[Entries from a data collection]
-=-=-

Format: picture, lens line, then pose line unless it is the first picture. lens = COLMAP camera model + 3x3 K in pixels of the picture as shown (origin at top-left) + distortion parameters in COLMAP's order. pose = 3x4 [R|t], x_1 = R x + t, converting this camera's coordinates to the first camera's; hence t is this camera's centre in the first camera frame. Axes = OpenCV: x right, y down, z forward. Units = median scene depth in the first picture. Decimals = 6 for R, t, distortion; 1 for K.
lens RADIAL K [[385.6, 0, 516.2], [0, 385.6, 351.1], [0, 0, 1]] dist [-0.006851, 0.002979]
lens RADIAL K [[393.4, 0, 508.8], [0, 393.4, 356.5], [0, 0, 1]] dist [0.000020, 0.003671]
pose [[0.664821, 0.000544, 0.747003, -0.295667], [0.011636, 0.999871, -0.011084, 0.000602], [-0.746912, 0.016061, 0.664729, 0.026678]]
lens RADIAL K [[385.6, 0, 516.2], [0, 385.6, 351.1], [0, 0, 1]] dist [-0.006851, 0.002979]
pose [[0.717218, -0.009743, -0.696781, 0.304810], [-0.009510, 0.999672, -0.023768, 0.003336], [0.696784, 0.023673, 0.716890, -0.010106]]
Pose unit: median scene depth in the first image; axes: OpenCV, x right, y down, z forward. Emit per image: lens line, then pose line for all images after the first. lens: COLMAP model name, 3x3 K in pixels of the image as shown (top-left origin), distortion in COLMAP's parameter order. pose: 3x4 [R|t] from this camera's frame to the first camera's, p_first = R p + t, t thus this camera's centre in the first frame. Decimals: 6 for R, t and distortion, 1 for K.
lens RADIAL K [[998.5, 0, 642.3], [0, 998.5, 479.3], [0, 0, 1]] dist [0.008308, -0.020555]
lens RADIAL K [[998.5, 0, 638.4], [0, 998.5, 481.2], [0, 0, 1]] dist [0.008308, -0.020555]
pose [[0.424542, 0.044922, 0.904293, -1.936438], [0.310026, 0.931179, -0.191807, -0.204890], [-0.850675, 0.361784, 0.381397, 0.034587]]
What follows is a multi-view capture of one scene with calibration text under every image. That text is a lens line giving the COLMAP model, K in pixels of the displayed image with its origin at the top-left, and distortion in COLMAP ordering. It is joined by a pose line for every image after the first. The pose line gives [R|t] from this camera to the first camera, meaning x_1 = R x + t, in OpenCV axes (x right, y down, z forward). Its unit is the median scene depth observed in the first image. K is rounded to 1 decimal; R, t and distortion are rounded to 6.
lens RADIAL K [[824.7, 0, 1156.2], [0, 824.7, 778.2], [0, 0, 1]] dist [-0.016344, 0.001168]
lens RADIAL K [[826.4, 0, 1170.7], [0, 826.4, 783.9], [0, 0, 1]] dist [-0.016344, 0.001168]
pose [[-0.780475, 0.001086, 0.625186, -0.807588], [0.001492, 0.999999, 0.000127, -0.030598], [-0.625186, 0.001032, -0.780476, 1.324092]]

-=-=-

Task details: Reproduce the entries unchanged from the start through the line containing "0.023673, 0.716890, -0.010106]]", including that line.

Output below:
Format: picture, lens line, then pose line unless it is the first picture. lens = COLMAP camera model + 3x3 K in pixels of the picture as shown (origin at top-left) + distortion parameters in COLMAP's order. pose = 3x4 [R|t], x_1 = R x + t, converting this camera's coordinates to the first camera's; hence t is this camera's centre in the first camera frame. Axes = OpenCV: x right, y down, z forward. Units = median scene depth in the first picture. Decimals = 6 for R, t, distortion; 1 for K.
lens RADIAL K [[385.6, 0, 516.2], [0, 385.6, 351.1], [0, 0, 1]] dist [-0.006851, 0.002979]
lens RADIAL K [[393.4, 0, 508.8], [0, 393.4, 356.5], [0, 0, 1]] dist [0.000020, 0.003671]
pose [[0.664821, 0.000544, 0.747003, -0.295667], [0.011636, 0.999871, -0.011084, 0.000602], [-0.746912, 0.016061, 0.664729, 0.026678]]
lens RADIAL K [[385.6, 0, 516.2], [0, 385.6, 351.1], [0, 0, 1]] dist [-0.006851, 0.002979]
pose [[0.717218, -0.009743, -0.696781, 0.304810], [-0.009510, 0.999672, -0.023768, 0.003336], [0.696784, 0.023673, 0.716890, -0.010106]]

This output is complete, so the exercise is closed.